How women’s shaving is driven by corporate greed

Cecil Zahm, Staff Writer

Most women view shaving as something that’s just compulsory. It’s a right of passage you start doing around middle school, and never really stop doing after that. But what most people don’t realize is how this small part of our lives, a seemingly inconsequential choice, is being driven by multimillion-dollar companies over our heads.

The actual history of modern shaving is surprisingly recent. The practice started appearing in ads from companies like Gillette around 1915, in order to remove the “embarrassing personal problem” of body hair. Before these ads, most women wouldn’t have thought twice about the presence of body hair.

But as skirt lengths rose in the coming years, shaving companies began marketing more heavily with ads that created a new insecurity for women – what they called “offensive hair”. It took until the 30s and 40s for shaving to really catch on, but the public hasn’t let go of it since.

What these companies did was create new a new problem, one that could be conveniently solved by their products. Worst of all, they did this by preying on women’s fears. After all, more embarrassed women means more customers buying razors, shaving cream, waxing strips, depilatory creams and even laser hair removal.

Today, hair removal is a multibillion-dollar entire industry that’s fueled by the same greed it was one hundred years ago. It’s created a culture that wrongly views body hair as gross, offensive, embarrassing, “too masculine” or even unhygienic.

This line of thinking doesn’t just stop with shaving, it extends into many everyday products like foundation, concealer and shapewear. These products exist to make money, and they show just how Capitalism drives sexist standards in our society.

Of course, what I’m saying isn’t a new idea. Feminists have been critiquing our culture’s obsession with women shaving for decades. But even after all this time, the expectation that women and girls are to be hairless really hasn’t changed that much. According to a 2016 study by Mintel Reports, 85% of women regularly shave their legs.

Personally, I’ve noticed that both me and my friends who don’t shave receive odd looks and comments from time to time on our hair.
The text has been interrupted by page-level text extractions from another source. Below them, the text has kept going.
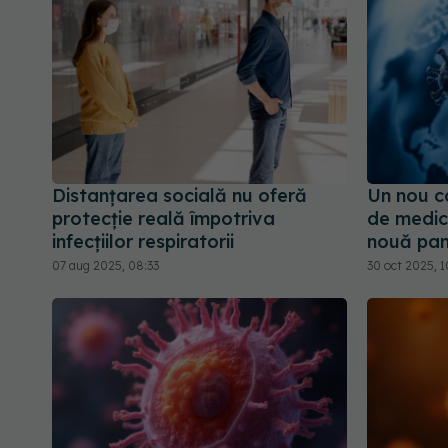
Distanțarea socială nu oferă
Un nou c
protecție reală împotriva
de medici
infecțiilor respiratorii
nouă pa
07 aug 2025, 08:33
30 oct 2025, 1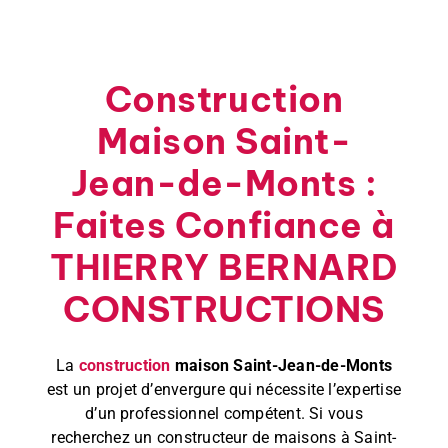
Construction
Maison Saint-
Jean-de-Monts :
Faites Confiance à
THIERRY BERNARD
CONSTRUCTIONS
La
construction
maison Saint-Jean-de-Monts
est un projet d’envergure qui nécessite l’expertise
d’un professionnel compétent. Si vous
recherchez un constructeur de maisons à Saint-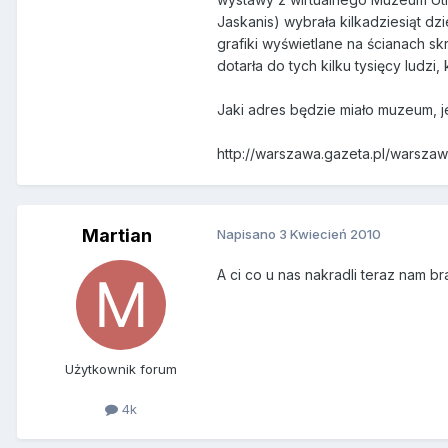
Jaskanis) wybrała kilkadziesiąt d
grafiki wyświetlane na ścianach 
dotarła do tych kilku tysięcy ludz
Jaki adres będzie miało muzeum, 
http://warszawa.gazeta.pl/warsz
Martian
Napisano
3 Kwiecień 2010
A ci co u nas nakradli teraz nam bra
Użytkownik forum
4k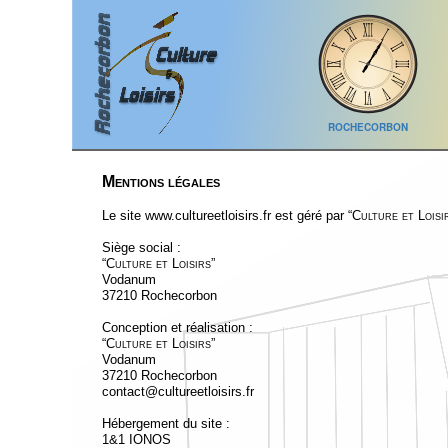
Mentions légales
Le site www.cultureetloisirs.fr est géré par “
Culture et Loisi
Siège social :
“
Culture et Loisirs
”
Vodanum
37210 Rochecorbon
Conception et réalisation :
“
Culture et Loisirs
”
Vodanum
37210 Rochecorbon
contact@cultureetloisirs.fr
Hébergement du site :
1&1 IONOS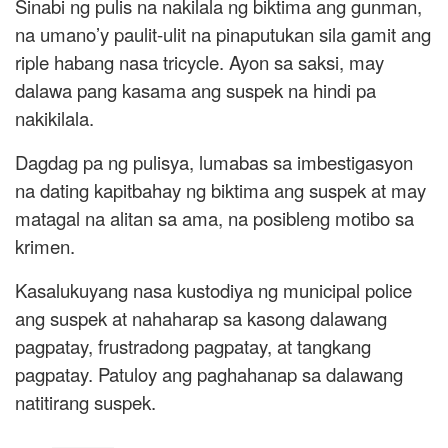
Sinabi ng pulis na nakilala ng biktima ang gunman,
na umano’y paulit-ulit na pinaputukan sila gamit ang
riple habang nasa tricycle. Ayon sa saksi, may
dalawa pang kasama ang suspek na hindi pa
nakikilala.
Dagdag pa ng pulisya, lumabas sa imbestigasyon
na dating kapitbahay ng biktima ang suspek at may
matagal na alitan sa ama, na posibleng motibo sa
krimen.
Kasalukuyang nasa kustodiya ng municipal police
ang suspek at nahaharap sa kasong dalawang
pagpatay, frustradong pagpatay, at tangkang
pagpatay. Patuloy ang paghahanap sa dalawang
natitirang suspek.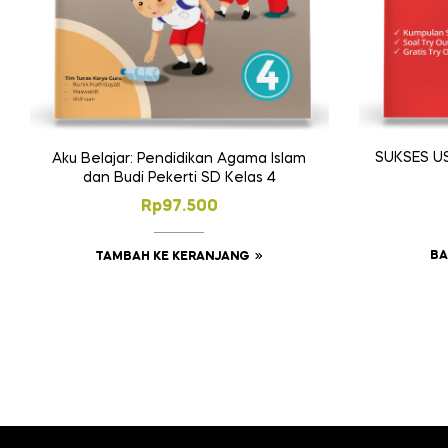
SUKSES US
Aku Belajar: Pendidikan Agama Islam
dan Budi Pekerti SD Kelas 4
Rp
97.500
BA
TAMBAH KE KERANJANG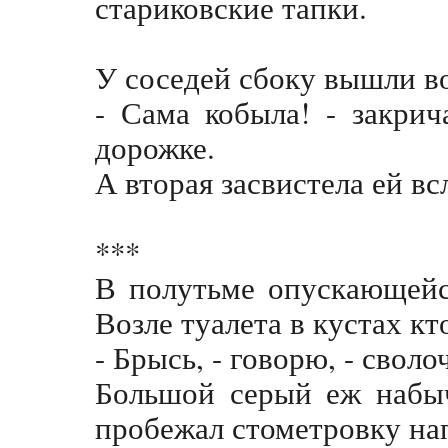
стариковские тапки.
У соседей сбоку вышли во
- Сама кобыла! - закри
дорожке.
А вторая засвистела ей всл
***
В полутьме опускающейс
Возле туалета в кустах кт
- Брысь, - говорю, - своло
Большой серый еж набыч
пробежал стометровку нап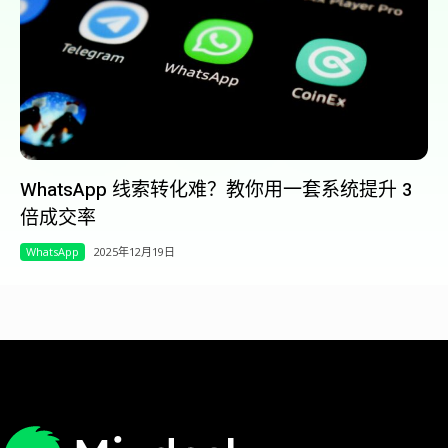
WhatsApp 线索转化难？教你用一套系统提升 3
倍成交率
WhatsApp
2025年12月19日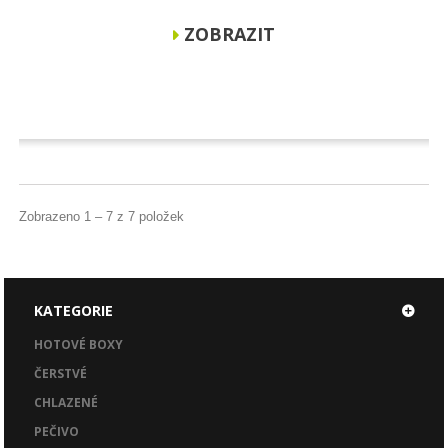
ZOBRAZIT
Zobrazeno 1 – 7 z 7 položek
KATEGORIE
HOTOVÉ BOXY
ČERSTVÉ
CHLAZENÉ
PEČIVO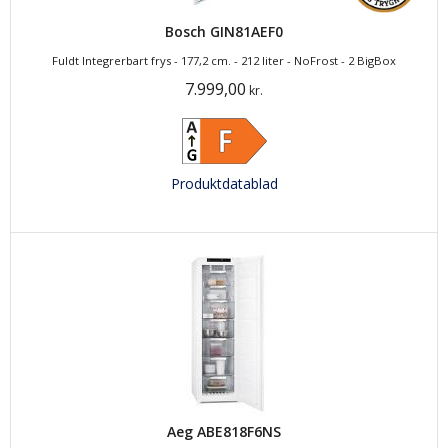
Bosch GIN81AEF0
Fuldt Integrerbart frys - 177,2 cm. - 212 liter - NoFrost - 2 BigBox
7.999,00
kr.
Produktdatablad
Aeg ABE818F6NS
Not shaving is still very much a faux pas.

I find it extremely regrettable that women are taught to view our bodies as disgusting in their natural state. How are we supposed to be confident in ourselves if we grow up to be repulsed by the things that come along with our very existence?

I’m not at all trying to say that women who do shave are bad. But the reality is that women are raised to follow beauty rituals like shaving, and we wouldn’t be practicing them without the cultural standards in place.

Shaving as we know it has been created to make money, and companies have done this by making us ashamed of something that is natural to our bodies. Before you go buy another razor, ask yourself what’s really driving that decision.